**Source records:**
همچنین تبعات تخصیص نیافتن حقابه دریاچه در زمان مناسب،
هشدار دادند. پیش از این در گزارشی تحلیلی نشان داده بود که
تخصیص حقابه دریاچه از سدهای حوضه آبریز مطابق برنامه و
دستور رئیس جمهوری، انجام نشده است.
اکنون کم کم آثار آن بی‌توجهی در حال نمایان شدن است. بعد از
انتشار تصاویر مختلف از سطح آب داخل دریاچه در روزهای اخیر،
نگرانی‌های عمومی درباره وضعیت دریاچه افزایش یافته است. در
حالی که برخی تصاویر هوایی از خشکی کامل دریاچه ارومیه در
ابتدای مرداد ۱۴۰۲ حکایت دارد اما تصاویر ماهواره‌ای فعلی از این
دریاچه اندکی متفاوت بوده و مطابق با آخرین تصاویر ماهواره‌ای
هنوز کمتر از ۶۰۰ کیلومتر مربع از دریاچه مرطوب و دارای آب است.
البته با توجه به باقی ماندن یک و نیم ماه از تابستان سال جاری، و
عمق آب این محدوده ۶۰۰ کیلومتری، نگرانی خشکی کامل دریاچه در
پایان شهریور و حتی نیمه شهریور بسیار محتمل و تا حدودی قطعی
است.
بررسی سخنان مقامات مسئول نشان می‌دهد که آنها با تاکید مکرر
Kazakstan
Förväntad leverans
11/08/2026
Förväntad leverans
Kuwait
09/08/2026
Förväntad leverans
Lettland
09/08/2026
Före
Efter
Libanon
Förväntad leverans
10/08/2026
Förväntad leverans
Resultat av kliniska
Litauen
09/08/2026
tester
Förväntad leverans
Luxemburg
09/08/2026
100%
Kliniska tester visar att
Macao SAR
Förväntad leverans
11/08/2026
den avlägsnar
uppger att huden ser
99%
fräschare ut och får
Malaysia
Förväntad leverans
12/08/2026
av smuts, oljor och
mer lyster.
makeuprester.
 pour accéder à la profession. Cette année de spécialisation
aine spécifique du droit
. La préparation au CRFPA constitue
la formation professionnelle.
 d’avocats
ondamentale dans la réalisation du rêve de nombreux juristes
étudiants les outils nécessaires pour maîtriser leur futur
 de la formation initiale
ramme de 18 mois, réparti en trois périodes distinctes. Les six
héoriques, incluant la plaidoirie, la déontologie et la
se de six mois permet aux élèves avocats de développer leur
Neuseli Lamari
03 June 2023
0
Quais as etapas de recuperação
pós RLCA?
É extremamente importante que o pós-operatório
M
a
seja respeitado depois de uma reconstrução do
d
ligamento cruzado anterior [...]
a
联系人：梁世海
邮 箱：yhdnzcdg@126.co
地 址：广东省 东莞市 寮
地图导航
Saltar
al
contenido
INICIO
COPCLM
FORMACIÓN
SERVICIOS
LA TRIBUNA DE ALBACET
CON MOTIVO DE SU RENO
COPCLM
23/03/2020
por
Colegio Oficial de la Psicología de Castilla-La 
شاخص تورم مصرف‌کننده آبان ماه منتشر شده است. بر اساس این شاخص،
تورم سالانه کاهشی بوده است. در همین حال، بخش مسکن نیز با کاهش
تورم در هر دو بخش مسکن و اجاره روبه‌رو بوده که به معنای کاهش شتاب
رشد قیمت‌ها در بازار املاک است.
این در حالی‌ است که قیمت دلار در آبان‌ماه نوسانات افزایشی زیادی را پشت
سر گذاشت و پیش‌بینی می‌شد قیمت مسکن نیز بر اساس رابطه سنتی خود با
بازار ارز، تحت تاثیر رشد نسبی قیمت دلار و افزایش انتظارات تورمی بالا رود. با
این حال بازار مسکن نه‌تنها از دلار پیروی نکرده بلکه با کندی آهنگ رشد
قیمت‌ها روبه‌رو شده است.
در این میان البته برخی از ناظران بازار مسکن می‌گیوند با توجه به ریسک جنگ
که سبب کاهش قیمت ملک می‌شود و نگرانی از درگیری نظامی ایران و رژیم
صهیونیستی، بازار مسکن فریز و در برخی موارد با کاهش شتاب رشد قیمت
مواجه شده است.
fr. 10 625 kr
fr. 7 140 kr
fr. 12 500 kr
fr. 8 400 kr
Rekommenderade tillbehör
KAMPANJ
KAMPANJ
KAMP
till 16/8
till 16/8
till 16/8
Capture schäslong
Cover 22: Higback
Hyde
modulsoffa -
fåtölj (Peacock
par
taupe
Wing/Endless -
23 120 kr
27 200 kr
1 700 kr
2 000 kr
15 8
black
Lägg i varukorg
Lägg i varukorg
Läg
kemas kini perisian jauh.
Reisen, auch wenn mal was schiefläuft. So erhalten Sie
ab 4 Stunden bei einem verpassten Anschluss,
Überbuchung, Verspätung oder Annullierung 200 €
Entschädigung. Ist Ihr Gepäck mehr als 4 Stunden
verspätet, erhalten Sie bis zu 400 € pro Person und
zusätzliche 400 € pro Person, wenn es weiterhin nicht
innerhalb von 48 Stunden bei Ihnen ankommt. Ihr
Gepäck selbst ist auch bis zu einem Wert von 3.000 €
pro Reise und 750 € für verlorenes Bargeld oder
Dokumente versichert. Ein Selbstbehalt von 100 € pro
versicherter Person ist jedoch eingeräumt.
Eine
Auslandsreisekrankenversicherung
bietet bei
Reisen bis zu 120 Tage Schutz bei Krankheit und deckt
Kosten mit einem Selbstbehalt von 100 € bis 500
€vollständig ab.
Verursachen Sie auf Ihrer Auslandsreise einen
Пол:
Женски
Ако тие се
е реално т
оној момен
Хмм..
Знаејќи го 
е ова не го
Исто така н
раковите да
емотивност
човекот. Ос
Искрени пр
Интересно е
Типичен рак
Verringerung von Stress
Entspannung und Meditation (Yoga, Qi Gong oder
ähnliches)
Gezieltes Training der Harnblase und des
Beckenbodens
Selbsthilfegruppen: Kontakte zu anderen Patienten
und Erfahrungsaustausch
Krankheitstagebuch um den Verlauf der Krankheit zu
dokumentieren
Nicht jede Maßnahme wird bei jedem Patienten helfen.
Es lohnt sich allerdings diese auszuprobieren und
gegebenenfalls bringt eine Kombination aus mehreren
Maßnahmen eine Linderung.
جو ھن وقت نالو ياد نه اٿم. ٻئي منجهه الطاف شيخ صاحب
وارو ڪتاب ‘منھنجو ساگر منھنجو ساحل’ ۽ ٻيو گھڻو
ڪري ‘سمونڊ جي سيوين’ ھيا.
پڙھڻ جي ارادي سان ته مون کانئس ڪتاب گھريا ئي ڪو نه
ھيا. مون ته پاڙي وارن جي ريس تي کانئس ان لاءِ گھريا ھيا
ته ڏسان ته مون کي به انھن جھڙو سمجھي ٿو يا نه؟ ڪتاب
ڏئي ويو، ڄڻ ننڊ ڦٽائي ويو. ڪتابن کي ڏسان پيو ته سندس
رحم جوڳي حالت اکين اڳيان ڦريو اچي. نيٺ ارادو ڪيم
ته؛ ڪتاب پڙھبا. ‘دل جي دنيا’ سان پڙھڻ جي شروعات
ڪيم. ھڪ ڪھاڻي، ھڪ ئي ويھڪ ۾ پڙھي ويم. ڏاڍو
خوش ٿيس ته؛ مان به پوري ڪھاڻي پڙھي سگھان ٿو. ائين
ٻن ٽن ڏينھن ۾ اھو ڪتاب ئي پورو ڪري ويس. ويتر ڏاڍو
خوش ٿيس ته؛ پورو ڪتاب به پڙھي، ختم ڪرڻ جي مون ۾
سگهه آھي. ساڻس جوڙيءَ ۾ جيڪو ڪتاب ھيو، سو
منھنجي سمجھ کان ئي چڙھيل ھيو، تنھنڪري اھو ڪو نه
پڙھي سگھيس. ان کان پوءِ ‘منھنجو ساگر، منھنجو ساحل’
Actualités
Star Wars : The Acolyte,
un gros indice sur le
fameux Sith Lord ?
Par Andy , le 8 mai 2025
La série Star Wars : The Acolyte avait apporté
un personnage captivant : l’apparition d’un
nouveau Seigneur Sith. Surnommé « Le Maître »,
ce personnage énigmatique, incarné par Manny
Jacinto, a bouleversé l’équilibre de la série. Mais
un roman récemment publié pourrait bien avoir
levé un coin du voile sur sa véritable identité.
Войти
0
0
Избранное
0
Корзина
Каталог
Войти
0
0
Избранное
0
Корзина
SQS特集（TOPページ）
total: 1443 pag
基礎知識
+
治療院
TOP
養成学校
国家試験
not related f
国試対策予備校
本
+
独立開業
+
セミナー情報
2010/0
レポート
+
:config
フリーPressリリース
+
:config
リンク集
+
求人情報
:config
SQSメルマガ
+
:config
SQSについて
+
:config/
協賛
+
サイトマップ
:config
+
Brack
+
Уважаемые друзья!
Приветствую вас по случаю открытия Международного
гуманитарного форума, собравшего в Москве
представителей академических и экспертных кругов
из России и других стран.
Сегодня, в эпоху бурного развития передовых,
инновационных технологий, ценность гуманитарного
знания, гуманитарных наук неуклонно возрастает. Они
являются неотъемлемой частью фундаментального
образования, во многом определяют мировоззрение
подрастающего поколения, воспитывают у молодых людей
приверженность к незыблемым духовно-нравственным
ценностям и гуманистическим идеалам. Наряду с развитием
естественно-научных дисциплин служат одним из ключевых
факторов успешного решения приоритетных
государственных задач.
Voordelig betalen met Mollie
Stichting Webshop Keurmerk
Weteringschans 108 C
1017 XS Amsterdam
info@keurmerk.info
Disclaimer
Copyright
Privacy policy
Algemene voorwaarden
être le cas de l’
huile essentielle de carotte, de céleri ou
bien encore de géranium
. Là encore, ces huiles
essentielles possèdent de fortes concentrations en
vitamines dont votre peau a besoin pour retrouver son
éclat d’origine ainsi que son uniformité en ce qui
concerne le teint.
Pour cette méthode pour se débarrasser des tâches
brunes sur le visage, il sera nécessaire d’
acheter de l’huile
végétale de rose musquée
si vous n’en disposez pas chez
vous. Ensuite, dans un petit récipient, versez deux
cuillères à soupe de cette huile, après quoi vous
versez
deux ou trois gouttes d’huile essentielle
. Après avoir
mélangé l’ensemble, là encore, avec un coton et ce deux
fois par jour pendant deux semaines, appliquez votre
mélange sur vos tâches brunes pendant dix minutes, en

**Work item:** Reproduce verbatim the text read from the data, from its first line through the line containing "ابتدای مرداد ۱۴۰۲", including that line.

**Task solution:**
همچنین تبعات تخصیص نیافتن حقابه دریاچه در زمان مناسب،
هشدار دادند. پیش از این در گزارشی تحلیلی نشان داده بود که
تخصیص حقابه دریاچه از سدهای حوضه آبریز مطابق برنامه و
دستور رئیس جمهوری، انجام نشده است.
اکنون کم کم آثار آن بی‌توجهی در حال نمایان شدن است. بعد از
انتشار تصاویر مختلف از سطح آب داخل دریاچه در روزهای اخیر،
نگرانی‌های عمومی درباره وضعیت دریاچه افزایش یافته است. در
حالی که برخی تصاویر هوایی از خشکی کامل دریاچه ارومیه در
ابتدای مرداد ۱۴۰۲ حکایت دارد اما تصاویر ماهواره‌ای فعلی از این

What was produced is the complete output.